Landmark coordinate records

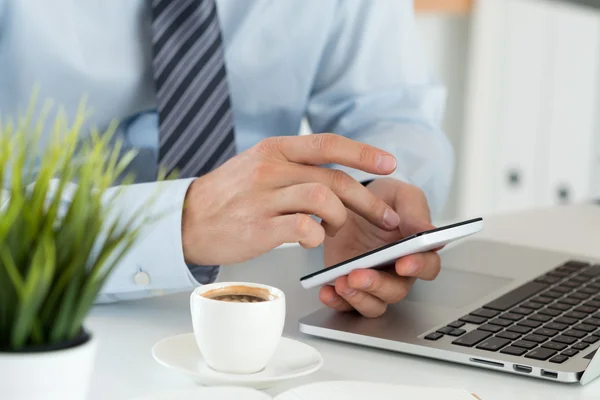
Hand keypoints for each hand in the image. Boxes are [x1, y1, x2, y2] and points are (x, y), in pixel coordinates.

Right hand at [181, 134, 401, 265]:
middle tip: (385, 219)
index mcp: (274, 149)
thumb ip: (294, 164)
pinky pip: (302, 229)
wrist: (187, 219)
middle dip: (367, 202)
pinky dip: (316, 237)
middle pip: (333, 179)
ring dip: (340, 219)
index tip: (389, 164)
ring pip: (322, 200)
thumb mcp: (258, 164)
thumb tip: (336, 172)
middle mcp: (270, 168)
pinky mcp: (258, 228)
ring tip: (336, 230)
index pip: (327, 144)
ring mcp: (263, 198)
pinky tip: (312, 241)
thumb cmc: (229, 194)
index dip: (363, 153)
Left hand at [319, 178, 440, 317]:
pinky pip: (346, 304)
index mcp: (416, 250)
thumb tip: (427, 231)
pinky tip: (327, 292)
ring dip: (358, 298)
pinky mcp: (350, 285)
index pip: (428, 266)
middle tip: (359, 275)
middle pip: (397, 290)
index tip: (403, 263)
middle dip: (378, 286)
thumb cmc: (381, 200)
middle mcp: (397, 272)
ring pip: (374, 304)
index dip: (418, 267)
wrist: (348, 200)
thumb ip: (414, 211)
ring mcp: (373, 280)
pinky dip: (336, 302)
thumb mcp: (400, 195)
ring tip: (341, 283)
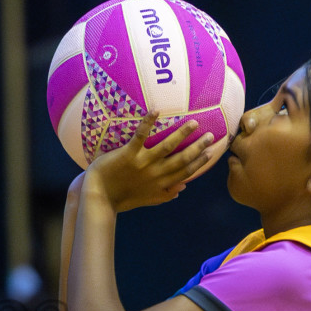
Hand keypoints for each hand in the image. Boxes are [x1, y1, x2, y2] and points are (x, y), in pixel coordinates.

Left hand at [84, 114, 216, 212]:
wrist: (99, 197)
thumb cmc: (122, 198)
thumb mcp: (147, 199)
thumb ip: (165, 194)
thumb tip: (183, 187)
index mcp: (161, 184)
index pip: (185, 172)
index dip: (199, 162)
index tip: (211, 152)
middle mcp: (155, 173)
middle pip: (182, 158)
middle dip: (198, 147)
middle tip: (211, 135)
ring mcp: (142, 163)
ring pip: (167, 146)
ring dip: (181, 134)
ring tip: (193, 122)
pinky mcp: (128, 155)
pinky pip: (140, 136)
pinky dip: (148, 123)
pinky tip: (156, 110)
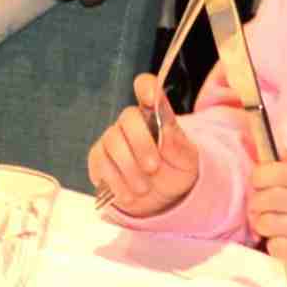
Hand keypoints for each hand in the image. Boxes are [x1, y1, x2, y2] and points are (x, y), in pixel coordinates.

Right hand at [86, 74, 200, 219]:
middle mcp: (131, 123)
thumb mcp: (188, 161)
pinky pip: (100, 164)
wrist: (160, 199)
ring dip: (129, 169)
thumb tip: (166, 131)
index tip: (151, 98)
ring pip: (112, 143)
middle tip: (153, 169)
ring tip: (144, 189)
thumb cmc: (175, 172)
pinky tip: (129, 195)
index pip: (146, 88)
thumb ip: (179, 146)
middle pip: (128, 118)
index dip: (146, 88)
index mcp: (155, 115)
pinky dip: (116, 182)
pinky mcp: (98, 159)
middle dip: (141, 145)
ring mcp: (111, 139)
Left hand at [243, 162, 286, 286]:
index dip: (260, 176)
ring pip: (270, 225)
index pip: (282, 172)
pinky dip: (275, 248)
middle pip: (270, 199)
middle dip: (256, 205)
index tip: (257, 183)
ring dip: (265, 229)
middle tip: (258, 211)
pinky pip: (277, 249)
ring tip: (274, 229)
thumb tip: (257, 141)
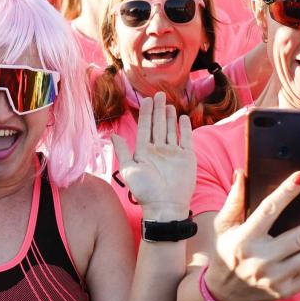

_Exercise directions_:
Print the entries as they stand, first line through the line holding "index pip: (428, 266)", with every picture removed.

_Response box_:
Hand keypoints for each hand in the image. Boxes are [x1, y1, x2, y2] and points are (x, y), in pixel coordinates.

Right hand at [181, 134, 401, 265]:
middle tip: (385, 219)
index mcp: (274, 149)
thumb ip: (294, 164)
pinky pip: (302, 229)
wrist: (187, 219)
middle dip: (367, 202)
pinky dip: (316, 237)
middle pip: (333, 179)
ring dip: (340, 219)
index tip: (389, 164)
ring pip: (322, 200)
thumb mcp: (258, 164)
thumb tip: (336, 172)
middle mcp: (270, 168)
pinky mcp: (258, 228)
ring tip: (336, 230)
index pip: (327, 144)
ring mcp: (263, 198)
pinky tip: (312, 241)
thumb cmc: (229, 194)
index dip: (363, 153)
Left hand at [319, 178, 440, 317]:
pinky pip: (346, 304)
index mcp: (416, 250)
thumb tip: (427, 231)
pinky tip: (327, 292)
ring dip: (358, 298)
pinky mcp: (350, 285)
index pip: (428, 266)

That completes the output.